» Required tasks
1/ In the IRP1 passage, what share of IRP1^WT was in an inactive form under normoxia, and what did that share fall to under hypoxia?
2/ The IRP1 passage says hypoxia seemed to affect the inactive pool of IRP1^S138E more strongly. Explain the reason it gives.
3/ Continue the passage on IRP1 under hypoxia from its last sentence.

To further understand the impact of hypoxia on IRP1^WT and IRP1^S138E, we quantified the size of the different pools of IRP1 protein under normoxic and hypoxic conditions. The reciprocal pattern observed in aconitase and RNA binding activity for IRP1^WT noted above, with no significant change in IRP1^WT protein level, is consistent with what others have observed (Fig. 3A) (32, 34). When comparing the total amount of active forms relative to the amount of total immunoreactive IRP1 protein, we observed that 54% of IRP1^WT was present as an inactive form(s) under normoxia, which decreased to 30%, in hypoxia (Fig. 3B). Inactive forms of IRP1 that lack both enzymatic and RNA binding activities have been observed (16, 31, 36). These include the oxidized apo and the [3Fe-4S]⁺ forms of the protein (8, 21, 30, 37). For the S138E protein a different picture emerged. First, total active forms for the phosphomimetic mutant increased almost 2-fold in hypoxia (Fig. 3A). Second, in normoxia a greater fraction of IRP1^S138E was in the RNA-binding form (46%) than was the case for IRP1^WT (13%), whereas the same fractional amount of both proteins (54%) was not active for either aconitase or RNA binding (Fig. 3B). However, the inactive pool of IRP1^S138E appeared to be more strongly affected by hypoxia because it decreased to 19% of total IRP1 protein, a 65% decrease (Fig. 3B).

» Entries supplied
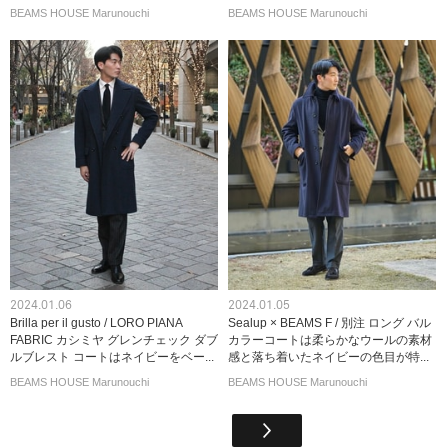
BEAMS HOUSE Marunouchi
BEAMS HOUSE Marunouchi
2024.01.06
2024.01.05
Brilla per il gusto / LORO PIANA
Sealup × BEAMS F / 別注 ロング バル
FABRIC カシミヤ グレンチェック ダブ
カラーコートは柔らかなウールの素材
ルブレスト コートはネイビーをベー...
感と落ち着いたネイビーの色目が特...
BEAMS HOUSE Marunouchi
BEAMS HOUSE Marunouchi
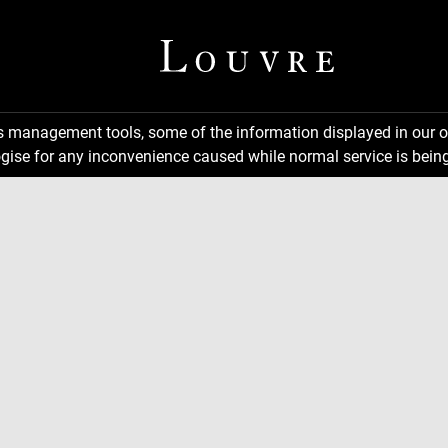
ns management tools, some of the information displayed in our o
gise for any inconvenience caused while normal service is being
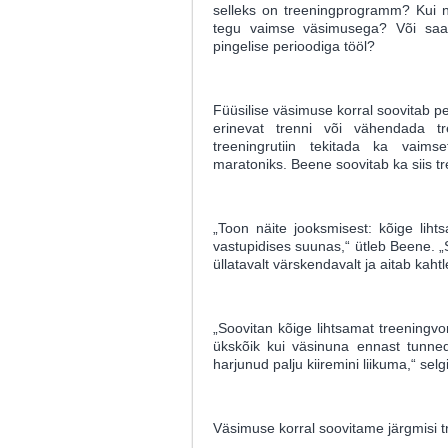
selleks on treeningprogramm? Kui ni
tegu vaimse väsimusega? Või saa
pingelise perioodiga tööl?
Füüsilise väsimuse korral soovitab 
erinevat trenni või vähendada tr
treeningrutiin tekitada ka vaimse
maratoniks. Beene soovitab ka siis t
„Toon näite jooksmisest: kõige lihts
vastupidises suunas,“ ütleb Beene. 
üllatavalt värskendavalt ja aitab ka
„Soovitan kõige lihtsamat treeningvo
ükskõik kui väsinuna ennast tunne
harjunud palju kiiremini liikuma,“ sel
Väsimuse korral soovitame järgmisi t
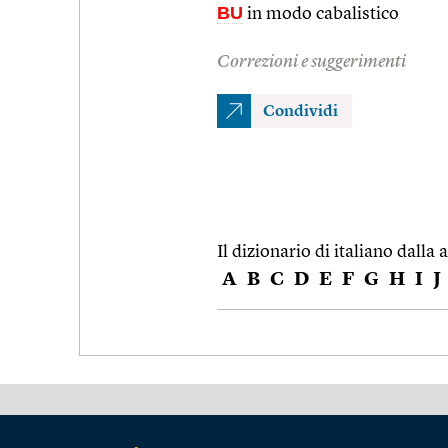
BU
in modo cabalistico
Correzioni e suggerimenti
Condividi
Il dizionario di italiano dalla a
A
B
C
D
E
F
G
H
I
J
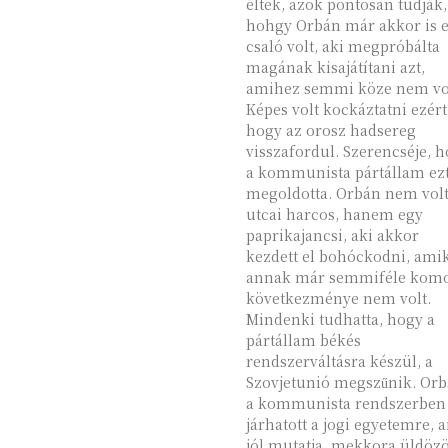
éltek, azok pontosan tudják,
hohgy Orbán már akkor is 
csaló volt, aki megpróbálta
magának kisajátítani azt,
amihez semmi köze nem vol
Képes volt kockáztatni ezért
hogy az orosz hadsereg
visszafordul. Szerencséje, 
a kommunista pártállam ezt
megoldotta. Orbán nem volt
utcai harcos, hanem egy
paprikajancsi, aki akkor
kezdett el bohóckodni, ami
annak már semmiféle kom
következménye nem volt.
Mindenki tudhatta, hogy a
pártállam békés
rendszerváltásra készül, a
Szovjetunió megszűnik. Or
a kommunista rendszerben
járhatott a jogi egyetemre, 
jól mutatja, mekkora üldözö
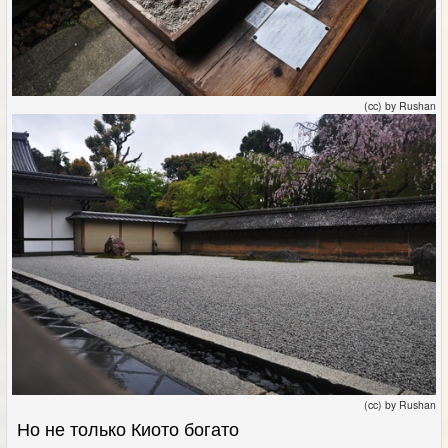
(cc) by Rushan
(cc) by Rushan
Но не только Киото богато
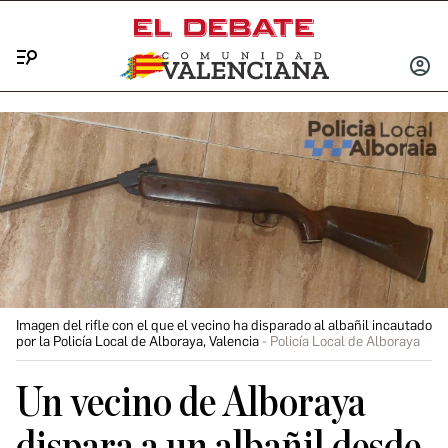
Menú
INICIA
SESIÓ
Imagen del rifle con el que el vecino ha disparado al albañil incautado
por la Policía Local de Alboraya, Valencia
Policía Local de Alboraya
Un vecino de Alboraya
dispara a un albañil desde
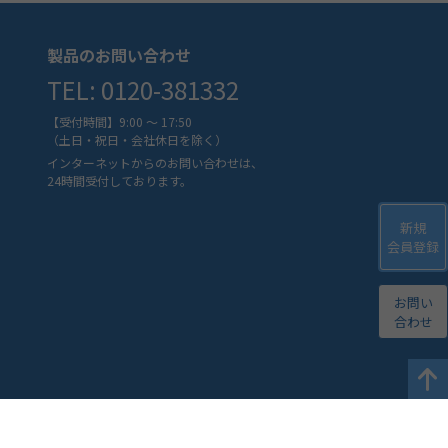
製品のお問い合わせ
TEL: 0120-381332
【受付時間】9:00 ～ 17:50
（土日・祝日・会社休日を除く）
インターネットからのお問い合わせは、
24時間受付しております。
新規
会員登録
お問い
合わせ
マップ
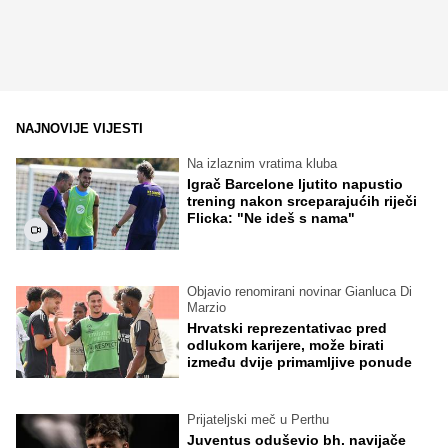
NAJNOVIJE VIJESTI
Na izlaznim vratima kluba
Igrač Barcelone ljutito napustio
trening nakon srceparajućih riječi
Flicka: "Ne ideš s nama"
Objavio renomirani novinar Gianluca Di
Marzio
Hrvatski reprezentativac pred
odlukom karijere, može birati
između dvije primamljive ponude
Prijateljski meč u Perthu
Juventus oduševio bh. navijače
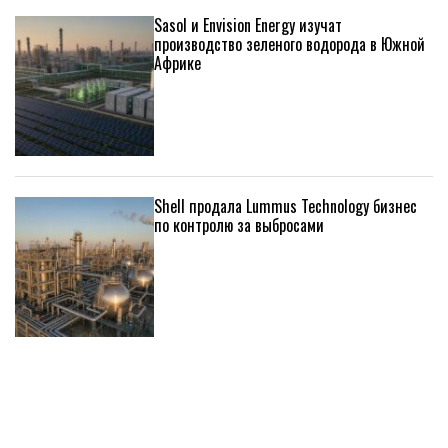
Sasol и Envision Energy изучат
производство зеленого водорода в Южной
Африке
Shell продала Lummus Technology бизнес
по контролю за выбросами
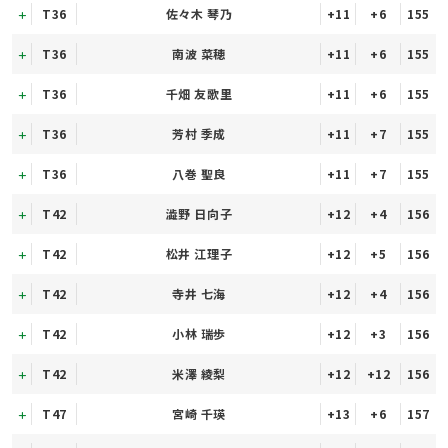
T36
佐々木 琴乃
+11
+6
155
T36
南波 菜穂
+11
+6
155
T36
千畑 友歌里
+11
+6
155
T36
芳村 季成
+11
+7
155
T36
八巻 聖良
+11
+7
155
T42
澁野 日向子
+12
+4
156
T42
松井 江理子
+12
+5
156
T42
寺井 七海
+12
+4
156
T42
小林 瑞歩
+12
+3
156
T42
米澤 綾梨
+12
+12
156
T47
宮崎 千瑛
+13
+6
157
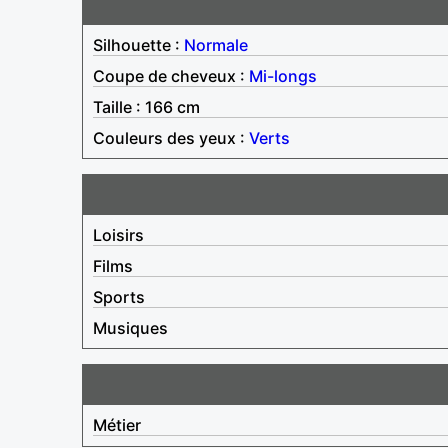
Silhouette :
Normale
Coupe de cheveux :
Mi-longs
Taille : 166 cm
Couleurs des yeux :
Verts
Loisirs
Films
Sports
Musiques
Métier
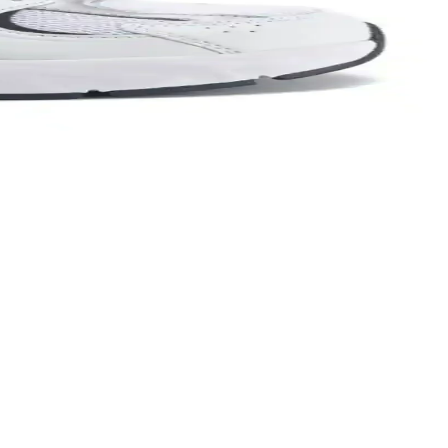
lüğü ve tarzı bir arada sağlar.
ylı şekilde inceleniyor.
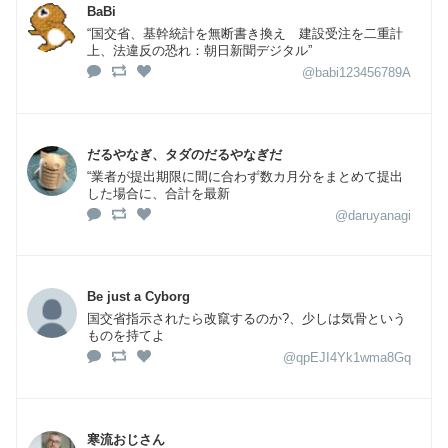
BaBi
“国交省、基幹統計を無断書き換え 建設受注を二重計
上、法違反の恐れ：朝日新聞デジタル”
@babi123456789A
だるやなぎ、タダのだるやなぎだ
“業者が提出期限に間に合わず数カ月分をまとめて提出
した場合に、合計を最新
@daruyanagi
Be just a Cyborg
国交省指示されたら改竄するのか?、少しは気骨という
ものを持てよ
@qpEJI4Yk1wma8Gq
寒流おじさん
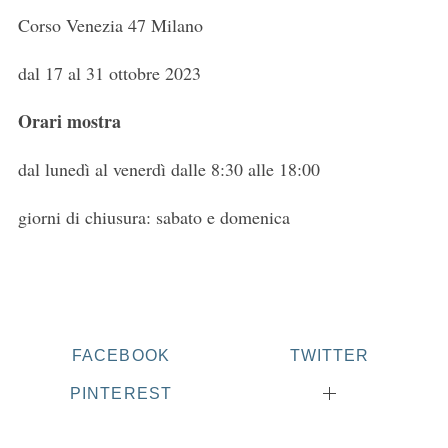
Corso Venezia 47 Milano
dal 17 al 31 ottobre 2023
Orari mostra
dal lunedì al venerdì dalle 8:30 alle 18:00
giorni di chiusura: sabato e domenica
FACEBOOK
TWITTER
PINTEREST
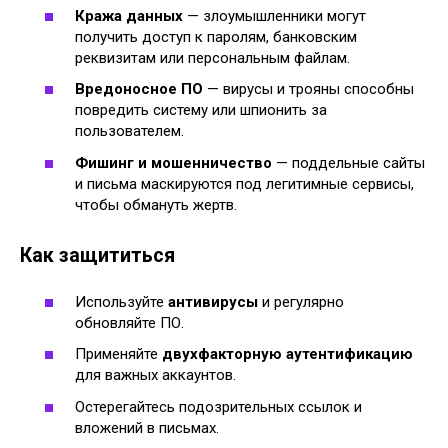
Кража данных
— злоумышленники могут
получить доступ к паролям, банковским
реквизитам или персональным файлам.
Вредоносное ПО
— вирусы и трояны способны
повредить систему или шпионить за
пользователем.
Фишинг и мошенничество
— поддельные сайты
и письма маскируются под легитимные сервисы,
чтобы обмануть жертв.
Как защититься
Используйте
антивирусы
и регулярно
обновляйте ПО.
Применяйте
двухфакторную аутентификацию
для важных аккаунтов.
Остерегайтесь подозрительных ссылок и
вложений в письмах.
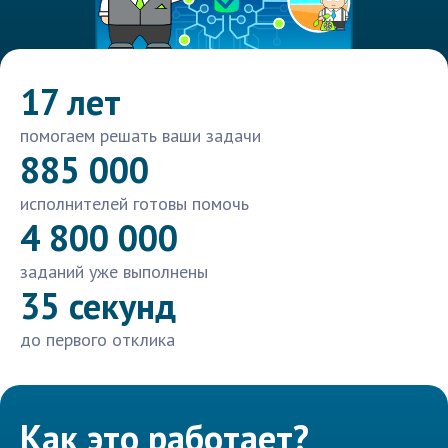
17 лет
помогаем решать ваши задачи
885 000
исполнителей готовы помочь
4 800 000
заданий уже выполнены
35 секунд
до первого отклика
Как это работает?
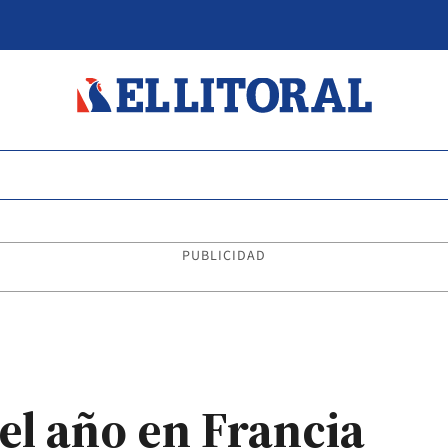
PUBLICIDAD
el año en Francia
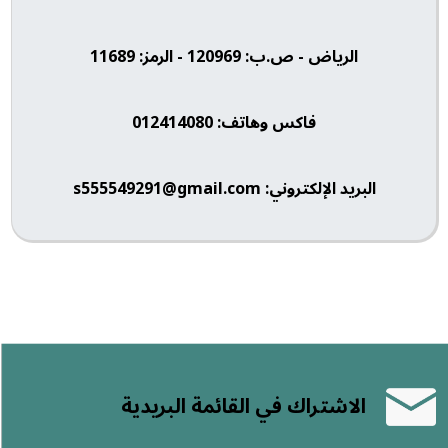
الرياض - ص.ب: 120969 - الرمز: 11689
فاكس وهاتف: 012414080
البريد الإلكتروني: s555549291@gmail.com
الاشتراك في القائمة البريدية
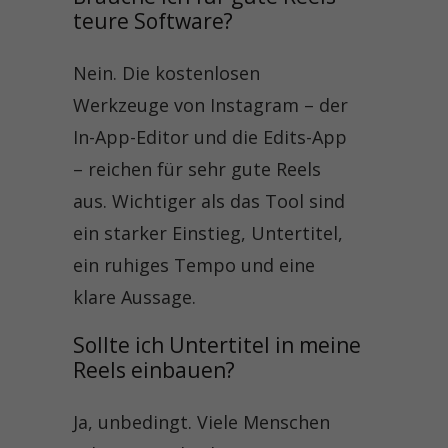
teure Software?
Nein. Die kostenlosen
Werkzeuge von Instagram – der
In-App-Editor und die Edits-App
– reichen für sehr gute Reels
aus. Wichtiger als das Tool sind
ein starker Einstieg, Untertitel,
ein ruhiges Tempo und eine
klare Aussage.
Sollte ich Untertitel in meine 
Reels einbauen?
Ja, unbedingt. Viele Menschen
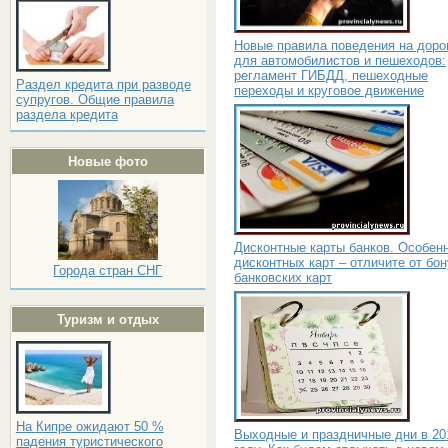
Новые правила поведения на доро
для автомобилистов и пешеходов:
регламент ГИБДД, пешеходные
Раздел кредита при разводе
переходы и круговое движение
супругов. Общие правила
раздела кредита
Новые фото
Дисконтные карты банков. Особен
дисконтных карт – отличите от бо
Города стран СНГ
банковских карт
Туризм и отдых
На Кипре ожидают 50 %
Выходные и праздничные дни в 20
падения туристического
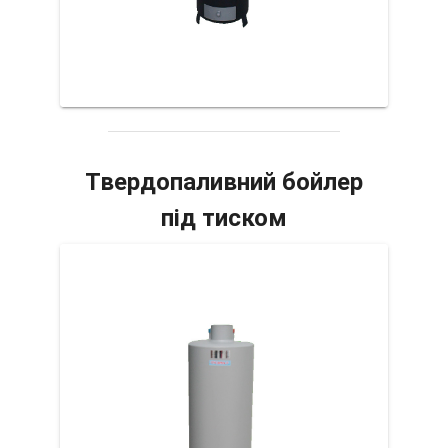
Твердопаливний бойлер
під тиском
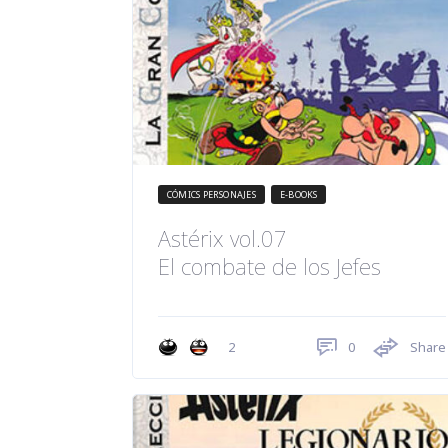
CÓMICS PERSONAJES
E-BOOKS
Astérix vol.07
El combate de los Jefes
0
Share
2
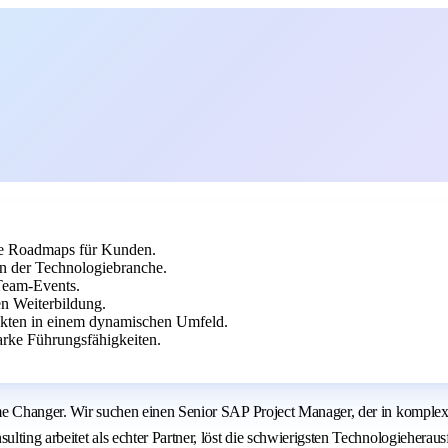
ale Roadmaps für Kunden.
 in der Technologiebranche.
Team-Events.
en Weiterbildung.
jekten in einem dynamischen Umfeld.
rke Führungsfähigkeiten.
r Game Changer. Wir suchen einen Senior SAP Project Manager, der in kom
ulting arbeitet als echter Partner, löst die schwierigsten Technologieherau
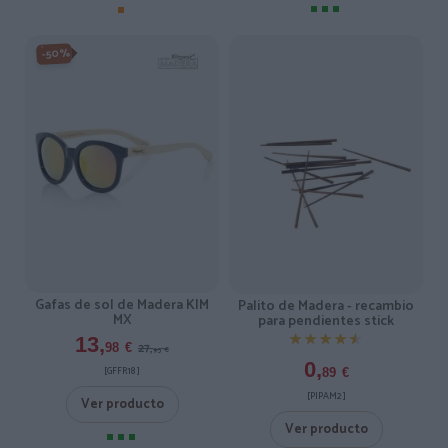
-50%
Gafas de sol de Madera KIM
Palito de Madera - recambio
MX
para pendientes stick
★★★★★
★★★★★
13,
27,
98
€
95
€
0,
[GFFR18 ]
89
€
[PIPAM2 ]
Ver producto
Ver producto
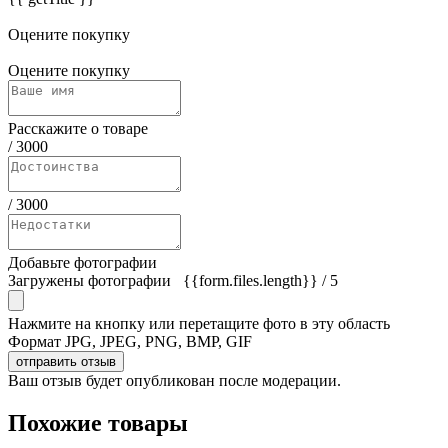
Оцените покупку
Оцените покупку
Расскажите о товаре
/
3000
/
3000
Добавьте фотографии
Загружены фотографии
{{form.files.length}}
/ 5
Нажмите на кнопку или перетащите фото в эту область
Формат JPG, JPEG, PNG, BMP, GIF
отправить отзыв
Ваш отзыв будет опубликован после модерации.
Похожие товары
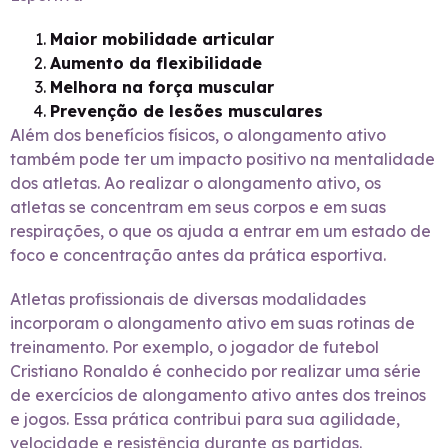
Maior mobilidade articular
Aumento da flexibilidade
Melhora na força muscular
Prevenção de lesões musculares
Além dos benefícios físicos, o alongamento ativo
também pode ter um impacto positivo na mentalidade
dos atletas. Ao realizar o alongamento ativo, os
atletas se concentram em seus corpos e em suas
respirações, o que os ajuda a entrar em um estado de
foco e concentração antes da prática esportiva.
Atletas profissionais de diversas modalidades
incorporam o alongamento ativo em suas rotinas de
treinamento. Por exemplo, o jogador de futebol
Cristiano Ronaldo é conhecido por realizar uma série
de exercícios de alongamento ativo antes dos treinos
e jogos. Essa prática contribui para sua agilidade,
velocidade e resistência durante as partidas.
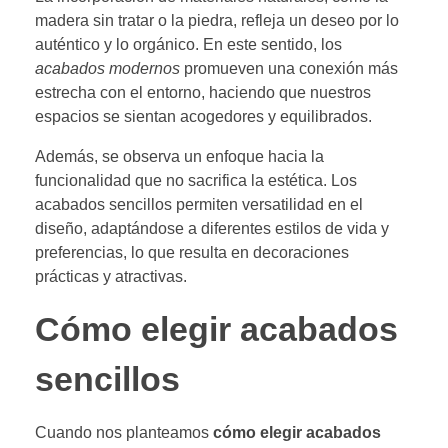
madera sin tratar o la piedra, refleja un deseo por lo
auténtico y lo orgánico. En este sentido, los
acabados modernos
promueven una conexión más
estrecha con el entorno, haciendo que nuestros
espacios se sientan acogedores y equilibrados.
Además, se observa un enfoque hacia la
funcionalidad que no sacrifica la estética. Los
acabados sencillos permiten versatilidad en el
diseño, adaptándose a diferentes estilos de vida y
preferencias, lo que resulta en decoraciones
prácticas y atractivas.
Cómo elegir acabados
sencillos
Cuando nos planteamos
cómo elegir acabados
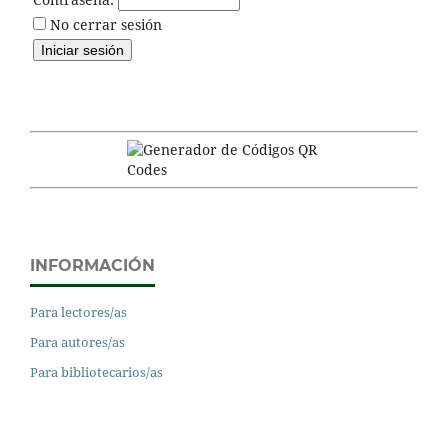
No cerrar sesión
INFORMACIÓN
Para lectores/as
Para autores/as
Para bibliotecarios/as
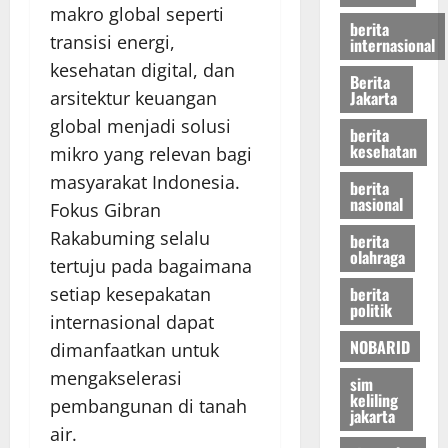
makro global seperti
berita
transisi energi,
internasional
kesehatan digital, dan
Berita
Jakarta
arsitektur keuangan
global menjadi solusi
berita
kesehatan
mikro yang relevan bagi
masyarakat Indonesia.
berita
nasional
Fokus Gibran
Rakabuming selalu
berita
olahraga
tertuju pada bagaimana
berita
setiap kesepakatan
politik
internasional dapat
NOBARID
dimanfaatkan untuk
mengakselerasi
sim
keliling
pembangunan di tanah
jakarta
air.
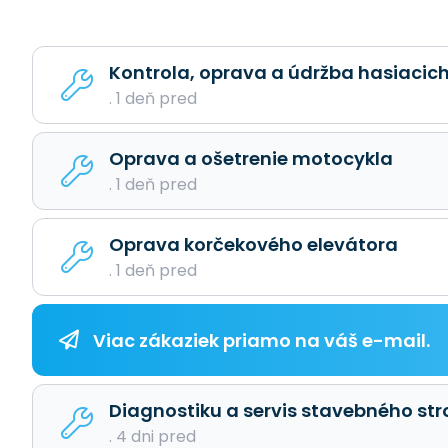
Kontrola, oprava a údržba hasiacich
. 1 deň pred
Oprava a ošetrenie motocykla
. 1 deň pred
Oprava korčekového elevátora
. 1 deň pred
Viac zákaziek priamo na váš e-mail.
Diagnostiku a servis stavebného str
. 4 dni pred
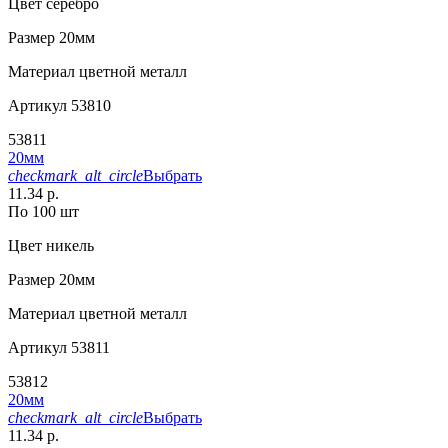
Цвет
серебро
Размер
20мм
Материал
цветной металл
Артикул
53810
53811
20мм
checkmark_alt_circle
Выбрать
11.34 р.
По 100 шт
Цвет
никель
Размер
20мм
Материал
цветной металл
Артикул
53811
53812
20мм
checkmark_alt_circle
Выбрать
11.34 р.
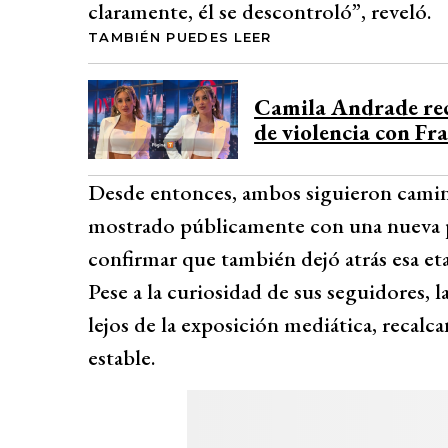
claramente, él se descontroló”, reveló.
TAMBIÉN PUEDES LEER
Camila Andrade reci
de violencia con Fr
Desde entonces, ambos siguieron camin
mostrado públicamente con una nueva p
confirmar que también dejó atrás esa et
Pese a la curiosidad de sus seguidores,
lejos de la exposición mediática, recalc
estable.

» Answers by item number
1/ It was 54% under normoxia and fell to 30% under hypoxia.

2/ Under normoxia, 54% of IRP1^S138E was inactive. Under hypoxia, that pool fell to 19% of total IRP1 protein, a 65% decrease.

3/
Because we showed enhanced sensitivity to NO for c-acon^S138E in an in vitro system (Fig. 2), we wished to confirm the phenotype with c-acon generated in cells. Lysates from cells grown hypoxically were exposed to DEANO. A substantial loss of activity was observed for c-acon^S138E even at 0.01 mm DEANO, with a corresponding IC₅₀ of 0.02 mm DEANO. Use of 1 mm DEANO abolished detectable c-acon^S138E activity (Fig. 3C). In contrast, c-acon^WT retained most of its activity, and only showed significant losses at a level of 1 mm DEANO, with a corresponding IC₅₀ of 2.6 mm DEANO. On the basis of these IC₅₀ values, the cluster in c-acon^S138E was about 100-fold more sensitive than that in c-acon^WT. This confirms a NO sensitivity phenotype for an Ser¹³⁸ phosphomimetic mutant of c-acon generated under cellular conditions.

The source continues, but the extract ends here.